▶ Problem set
**a)** Name each of the "other push factors" for boys' early marriage that the passage on child marriage in Uganda lists.
**b)** According to the passage on child marriage in Uganda, what share of boys there marry before their 18th birthday?
**c)** Write the next part of the passage on child marriage in Uganda, picking up after its final sentence.

** Opening Selected text block **

Activists have been primarily focusing on the devastating impact of child marriage on girls and girl’s education but in this case boys are also being affected.
According to Girls not Brides , 34% of girls in Uganda are married before their 18th birthday and a 7% are married before the age of 15. 6% of boys are married before their 18th birthday.
Child marriage for boys may be primarily driven through norms that create societal pressure to marry as soon as economic independence and the ability to support a family is achieved. This is supported by the consistent relationship between the economic indicators linked to “readiness to marry,” such as employment and being out of school. Other push factors include poverty, employment opportunities, or limited returns to education that drive significant proportions of boys out of school and into the labor force, thus they end up marrying at an early age.
For boys, child marriage can shut down opportunities to go to school, can have profound, psychological consequences and is no less a violation of their rights. It can have wide ranging implications for boys as they have to deal with the pressure of being the main provider for the family and with the responsibilities of parenthood when they are still children themselves.

** Closing Selected text block **
** Opening Recorded information block **

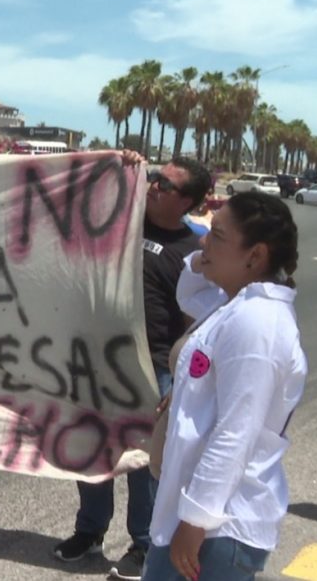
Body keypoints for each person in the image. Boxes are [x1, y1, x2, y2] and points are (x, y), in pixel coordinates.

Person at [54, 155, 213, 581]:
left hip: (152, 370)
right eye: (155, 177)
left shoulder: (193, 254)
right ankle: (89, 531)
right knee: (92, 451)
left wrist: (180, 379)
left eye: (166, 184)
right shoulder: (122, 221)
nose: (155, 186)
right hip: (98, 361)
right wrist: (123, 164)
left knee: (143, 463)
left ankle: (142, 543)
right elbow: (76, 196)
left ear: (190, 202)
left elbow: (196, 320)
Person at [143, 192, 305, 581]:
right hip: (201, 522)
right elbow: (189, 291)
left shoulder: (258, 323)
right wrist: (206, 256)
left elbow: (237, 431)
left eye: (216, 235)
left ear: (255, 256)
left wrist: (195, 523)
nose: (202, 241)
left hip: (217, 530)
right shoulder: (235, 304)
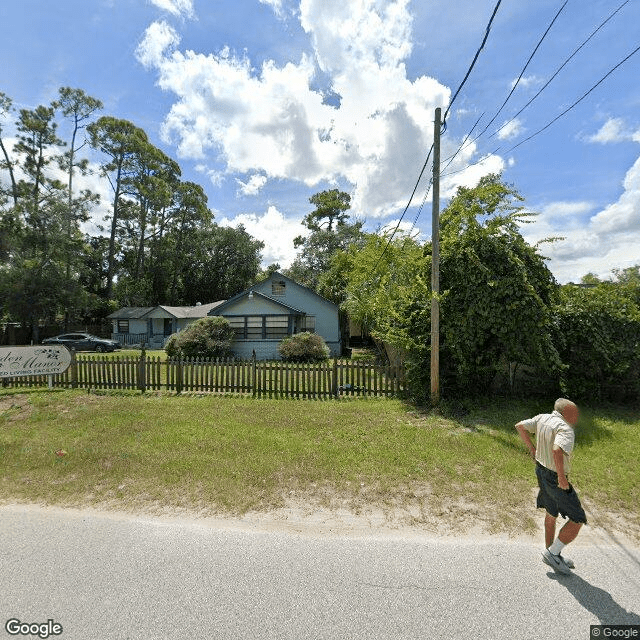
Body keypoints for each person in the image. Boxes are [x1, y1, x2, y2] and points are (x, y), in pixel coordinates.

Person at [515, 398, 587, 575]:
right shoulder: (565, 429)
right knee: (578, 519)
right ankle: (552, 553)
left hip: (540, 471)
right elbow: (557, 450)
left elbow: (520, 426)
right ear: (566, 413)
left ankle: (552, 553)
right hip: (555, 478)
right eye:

** Closing Recorded information block **
** Opening Recorded information block **

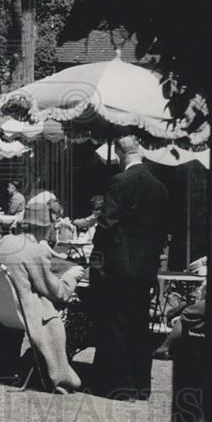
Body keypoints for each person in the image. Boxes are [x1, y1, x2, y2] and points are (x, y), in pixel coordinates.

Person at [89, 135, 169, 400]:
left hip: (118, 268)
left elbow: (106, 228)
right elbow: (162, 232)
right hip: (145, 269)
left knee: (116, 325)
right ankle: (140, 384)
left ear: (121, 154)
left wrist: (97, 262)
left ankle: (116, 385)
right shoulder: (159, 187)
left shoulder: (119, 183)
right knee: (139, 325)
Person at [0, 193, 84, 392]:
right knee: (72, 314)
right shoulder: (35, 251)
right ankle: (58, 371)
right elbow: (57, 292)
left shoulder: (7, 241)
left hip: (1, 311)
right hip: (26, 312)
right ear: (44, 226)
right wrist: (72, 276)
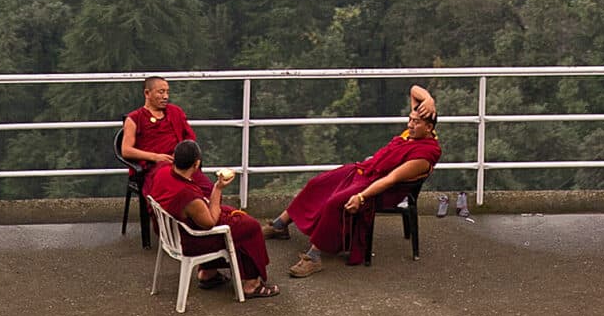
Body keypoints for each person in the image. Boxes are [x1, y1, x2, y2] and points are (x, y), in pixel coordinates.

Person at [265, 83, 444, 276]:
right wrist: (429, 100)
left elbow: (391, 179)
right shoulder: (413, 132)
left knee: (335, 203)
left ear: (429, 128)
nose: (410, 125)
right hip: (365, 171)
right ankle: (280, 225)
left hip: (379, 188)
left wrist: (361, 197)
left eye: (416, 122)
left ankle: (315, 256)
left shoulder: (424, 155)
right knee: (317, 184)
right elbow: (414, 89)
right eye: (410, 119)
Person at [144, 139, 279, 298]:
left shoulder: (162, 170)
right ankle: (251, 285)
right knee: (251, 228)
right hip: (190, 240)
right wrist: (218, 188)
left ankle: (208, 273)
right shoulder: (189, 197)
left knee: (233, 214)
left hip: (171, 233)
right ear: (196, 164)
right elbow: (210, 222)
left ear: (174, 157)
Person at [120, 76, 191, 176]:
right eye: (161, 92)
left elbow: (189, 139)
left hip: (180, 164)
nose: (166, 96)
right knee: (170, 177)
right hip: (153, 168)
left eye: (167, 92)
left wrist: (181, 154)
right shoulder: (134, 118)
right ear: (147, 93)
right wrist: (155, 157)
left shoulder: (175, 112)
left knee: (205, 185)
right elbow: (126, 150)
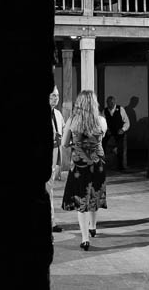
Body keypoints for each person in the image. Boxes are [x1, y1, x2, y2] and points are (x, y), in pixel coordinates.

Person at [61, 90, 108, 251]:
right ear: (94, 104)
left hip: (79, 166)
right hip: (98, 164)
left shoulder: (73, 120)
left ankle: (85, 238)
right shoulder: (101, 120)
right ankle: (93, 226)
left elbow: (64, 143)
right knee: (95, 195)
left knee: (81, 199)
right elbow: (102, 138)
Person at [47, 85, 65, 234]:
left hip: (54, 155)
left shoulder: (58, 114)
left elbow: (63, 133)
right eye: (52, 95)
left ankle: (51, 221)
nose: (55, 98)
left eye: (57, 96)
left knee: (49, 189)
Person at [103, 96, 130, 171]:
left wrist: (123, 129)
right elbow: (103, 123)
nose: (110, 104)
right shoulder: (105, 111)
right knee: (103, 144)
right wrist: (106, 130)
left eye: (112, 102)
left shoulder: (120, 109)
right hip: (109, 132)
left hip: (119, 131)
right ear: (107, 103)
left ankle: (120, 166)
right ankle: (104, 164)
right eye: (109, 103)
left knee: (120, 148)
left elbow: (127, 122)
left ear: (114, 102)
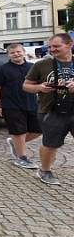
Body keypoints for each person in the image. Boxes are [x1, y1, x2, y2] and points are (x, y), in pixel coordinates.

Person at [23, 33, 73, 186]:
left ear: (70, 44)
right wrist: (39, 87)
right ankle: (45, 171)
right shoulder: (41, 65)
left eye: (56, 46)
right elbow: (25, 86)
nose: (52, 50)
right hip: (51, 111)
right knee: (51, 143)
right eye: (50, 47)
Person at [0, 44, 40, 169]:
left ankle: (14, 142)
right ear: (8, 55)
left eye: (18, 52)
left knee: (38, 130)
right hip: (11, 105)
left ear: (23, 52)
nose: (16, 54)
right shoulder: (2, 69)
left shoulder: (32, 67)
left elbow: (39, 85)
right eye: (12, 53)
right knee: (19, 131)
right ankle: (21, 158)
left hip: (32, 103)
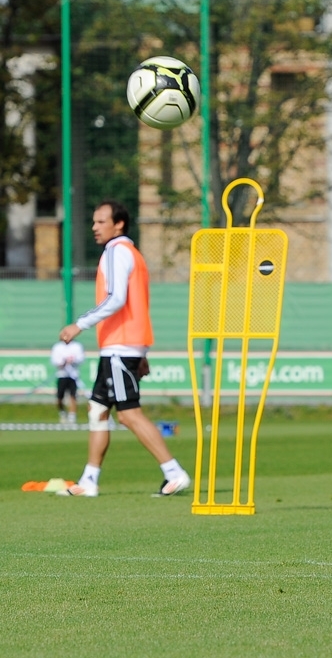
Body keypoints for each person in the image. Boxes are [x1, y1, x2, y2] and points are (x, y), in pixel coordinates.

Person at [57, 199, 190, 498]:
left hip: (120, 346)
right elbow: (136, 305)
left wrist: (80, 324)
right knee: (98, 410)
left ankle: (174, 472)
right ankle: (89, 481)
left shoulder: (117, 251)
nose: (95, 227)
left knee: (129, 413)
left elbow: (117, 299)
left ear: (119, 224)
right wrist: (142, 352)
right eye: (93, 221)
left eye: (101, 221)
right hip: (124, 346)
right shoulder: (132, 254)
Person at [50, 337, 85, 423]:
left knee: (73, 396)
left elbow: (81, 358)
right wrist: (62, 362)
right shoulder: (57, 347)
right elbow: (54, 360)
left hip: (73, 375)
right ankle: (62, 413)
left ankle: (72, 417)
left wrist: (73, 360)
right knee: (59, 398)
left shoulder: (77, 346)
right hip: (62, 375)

** Closing Recorded information block **

▶ Answers to each task
**a)** Poverty, employment opportunities, and limited returns to education.

**b)** 6%

**c)**
The practice remains a rights violation for children of both sexes and further investigation on the scale and implications of child marriage among boys is needed. Similar to girls who marry during childhood, boys who marry before age 18 might enter into unions that involve experiences and responsibilities, including early fatherhood and providing for the household, for which they may lack adequate knowledge, resources, and psychosocial support. Both in the immediate aftermath and later in life, men who married as children might suffer similar reproductive health consequences regarding lower knowledge and use of contraception and higher unwanted fertility as women married during childhood.
It is important that child marriage is not treated as an issue specific to young women and girls. As well as being affected directly by child marriage , boys and men can also play a powerful role in ending the practice , particularly as men often occupy positions of power in families and communities . As fathers, brothers, Husbands, community and regions leaders and politicians, men hold many of their decision- making that allows the practice to continue.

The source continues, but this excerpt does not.